-- Instructions --
1 > In the AMU article, rewrite the passage from "Moreover, the Petitioners" to "established by Muslims.", changing "Azeez Basha" to "the earlier ruling".
2 > List every court case that the AMU article mentions by name.
3 > Continue the AMU article from its final sentence.

-- Source text --
Summary: In this article, the arguments raised by the Petitioners and Respondents are summarized. The key contention here continues to remain whether AMU was both established, and administered by the Muslim minority. The first part of this piece dealt with the historical context and important precedents on this issue.
Supreme Court hearings in the current case
Arguments raised by the Petitioners
The first contention raised by the Petitioners was that the Azeez Basha case gave a very restrictive meaning to the term ‘establish’, as opposed to the expansive definition laid down in the Mother Provincial case. They also contended that prior to the Constitution coming into force, most minorities had no choice but to establish with the help of Governments since degrees granted by a private individual were not recognized by governments. Following Azeez Basha would make Article 30 toothless since educational institutions that were required to obtain government recognition would now be stripped of their minority status. They further stressed that the AMU Act only incorporated AMU, but did not establish it. Hence, the mere fact that an institution was set up by a government legislation could not be a sufficient ground to strip it of its minority status.
Moreover, the Petitioners claimed that Azeez Basha was self-contradictory in its reasoning—while it gave the minorities the right to establish a MEI, the institution was immediately deprived of its minority status if its degrees were recognized by a statute. It was also paradoxical for the court to acknowledge the conversion of MAO to AMU by the Muslim community’s efforts and funds, and yet rule that AMU was not established by Muslims.
Furthermore, it was argued that Azeez Basha was now bad law since it had been superseded by the TMA Pai case. In TMA Pai it was held that an institution cannot be stripped of its minority status by a government intervention. The case had also reiterated that an institution would not be stripped of its MEI status merely because it accepted state funds and let members from the non-minority community take up administrative roles. The Petitioners further stressed on the ‘choice’ that minorities have in establishing and administering an educational institution. As held in St. Stephen’s College v. University of Delhi, the fact that the University was administered by someone outside the minority community, alone could not form the basis of depriving it of its minority status.
Lastly, the Petitioners argued that stripping AMU of its minority status would be against the tenants of Article 15, since it would disproportionately affect the career prospects of Muslims. This is because such a move would result in the de-reservation of seats which were exclusively held for Muslims, thereby reducing their chances of obtaining college degrees, and consequently jobs. Such a situation would be especially detrimental for Muslim women, for they are often only allowed to attend Muslim MEIs. To support these arguments, it was emphasized that Article 30 recognized group rights to facilitate affirmative action.
Arguments raised by Respondents
The first contention raised by Respondents was that the power to establish a University must be granted by an enabling statute. Prior to the enforcement of the Constitution, no legislation existed through which a University could be established or a college could be converted into a University. Hence, the minority community which may have established MAO, had no authority to convert the same into AMU.

-- Excerpted records --

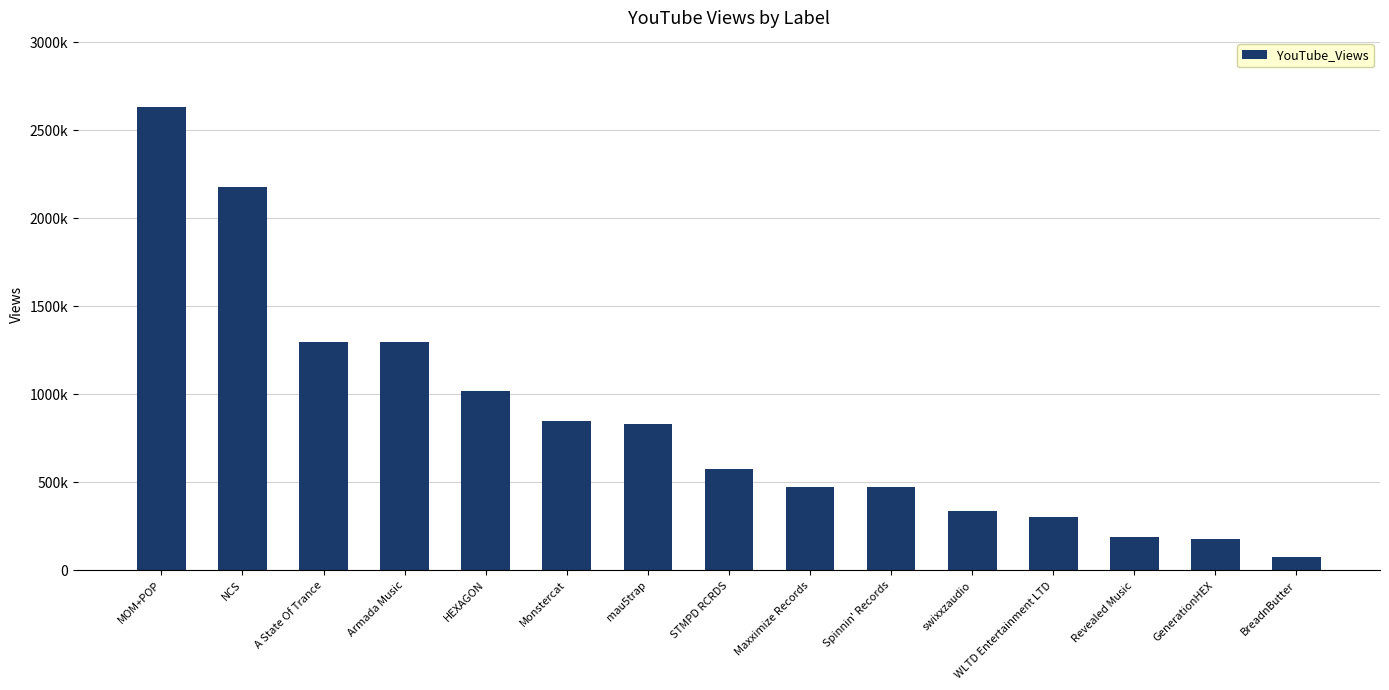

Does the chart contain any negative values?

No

==

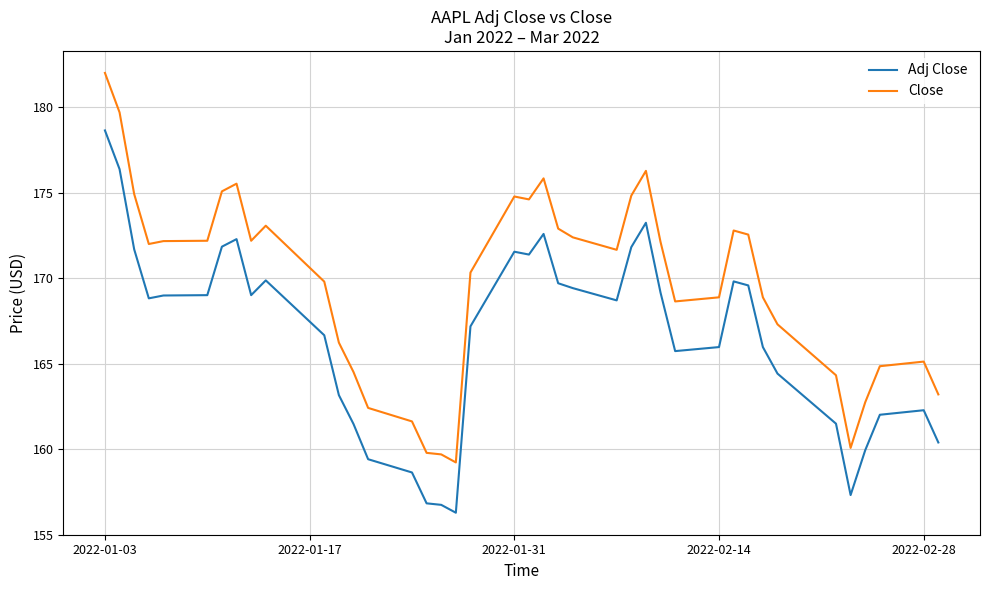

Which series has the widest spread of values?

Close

-- Outputs in order --
1 >
Moreover, the Petitioners claimed that the earlier ruling was self-contradictory in its reasoning—while it gave the minorities the right to establish a MEI, the institution was immediately deprived of its minority status if its degrees were recognized by a statute. It was also paradoxical for the court to acknowledge the conversion of MAO to AMU by the Muslim community’s efforts and funds, and yet rule that AMU was not established by Muslims.

2 >
Azeez Basha case
Mother Provincial case
TMA Pai case
St. Stephen's College v. University of Delhi

3 >
Moreover, Respondents stated that AMU had made a conscious decision of being a ‘loyalist’ institution under the British government, choosing to be established under an imperial legislation. This was in contrast to ‘nationalist’ institutions which had not succumbed to the British government, and were later recognized by the University Grants Commission. By not choosing to be affiliated to the Allahabad University and instead being established as a separate University through the British government, AMU had clearly denounced its minority status. In particular, they argued that the British government had established AMU only on the pre-condition that it would not be a minority institution and would instead be governed by secular authorities. They corroborated this assertion by depicting that AMU had several non-Muslim donors.
Having argued on how AMU was not ‘established’ by Muslims, Respondents then proceeded to prove that the institution was not ‘administered’ by Muslims either. They stated that when AMU was established, its administration was ultimately under the control of the British. All the governing bodies and authorities of AMU were finally answerable to Lord Rector under Section 13(5) of AMU Act. Additionally, the law never required the administrators of AMU to be Muslims.
Moreover, Respondents argued that being fully funded by the government, and hence compulsory religious education could not be imparted as stipulated under Article 28. Article 28 was to have an overriding effect on Article 30, implying that AMU could not be considered as a MEI. Furthermore, since AMU is included as an institute of national importance, the Union Government has sole rights over it. It was argued that it would be ‘public mischief’ to now overrule Azeez Basha, and take away the Union’s control over the University.
Additionally, it was contended that during British rule, Hindus and Muslims were treated as equals. Hence, Muslims at that time would not qualify as a minority community, although they might be numerically lesser than the Hindus. Although this would mean that any MEI established before the enactment of the Constitution would lose its minority status, this would be a necessary implication since fundamental rights could not be retrospectively applied. Hence, the right under Article 30 to establish a MEI could not be extended back to a time when the Constitution was not in force, and therefore would not apply to AMU which was set up in 1920.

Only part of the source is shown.